··· Source material ···
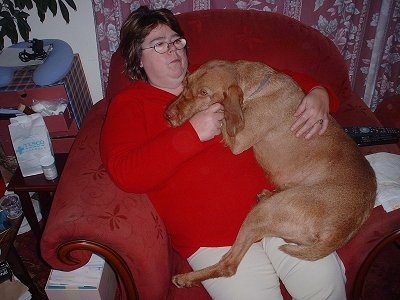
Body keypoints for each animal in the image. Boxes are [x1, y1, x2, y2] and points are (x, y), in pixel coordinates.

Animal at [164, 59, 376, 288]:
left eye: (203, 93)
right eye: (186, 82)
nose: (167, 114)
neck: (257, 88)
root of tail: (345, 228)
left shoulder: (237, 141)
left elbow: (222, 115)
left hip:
···
··· Source material ···
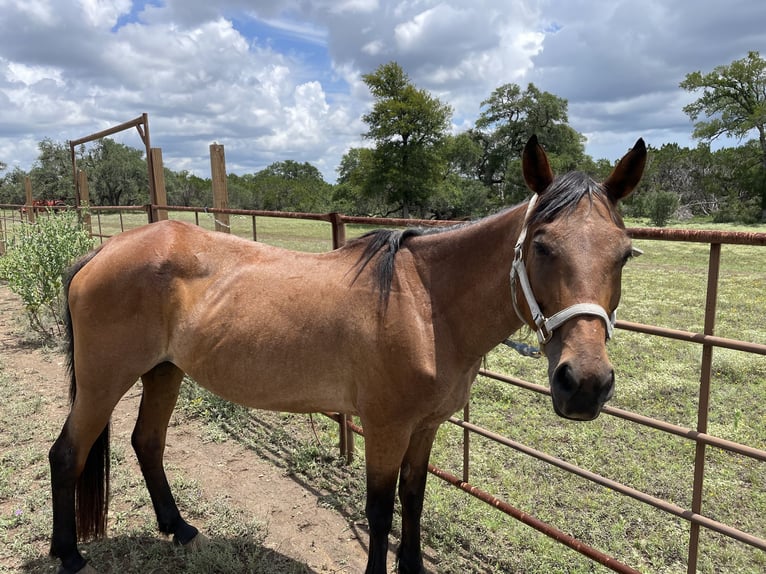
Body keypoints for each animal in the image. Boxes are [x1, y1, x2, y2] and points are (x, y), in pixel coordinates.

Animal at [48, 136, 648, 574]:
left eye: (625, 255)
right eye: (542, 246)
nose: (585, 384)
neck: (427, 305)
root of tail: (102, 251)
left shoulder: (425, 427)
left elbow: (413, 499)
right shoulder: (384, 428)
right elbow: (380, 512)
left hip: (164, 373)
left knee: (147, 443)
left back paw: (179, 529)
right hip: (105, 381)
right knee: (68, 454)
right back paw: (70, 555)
···
Problem statement
Write out exactly the lines above from the line with "right shoulder: (384, 428)" through the line with "right back paw: (70, 555)", both of them included, and leave out all other lines.

Completed exercise
right shoulder: (384, 428)
right elbow: (380, 512)
left hip: (164, 373)
left knee: (147, 443)
left back paw: (179, 529)
right hip: (105, 381)
right knee: (68, 454)
right back paw: (70, 555)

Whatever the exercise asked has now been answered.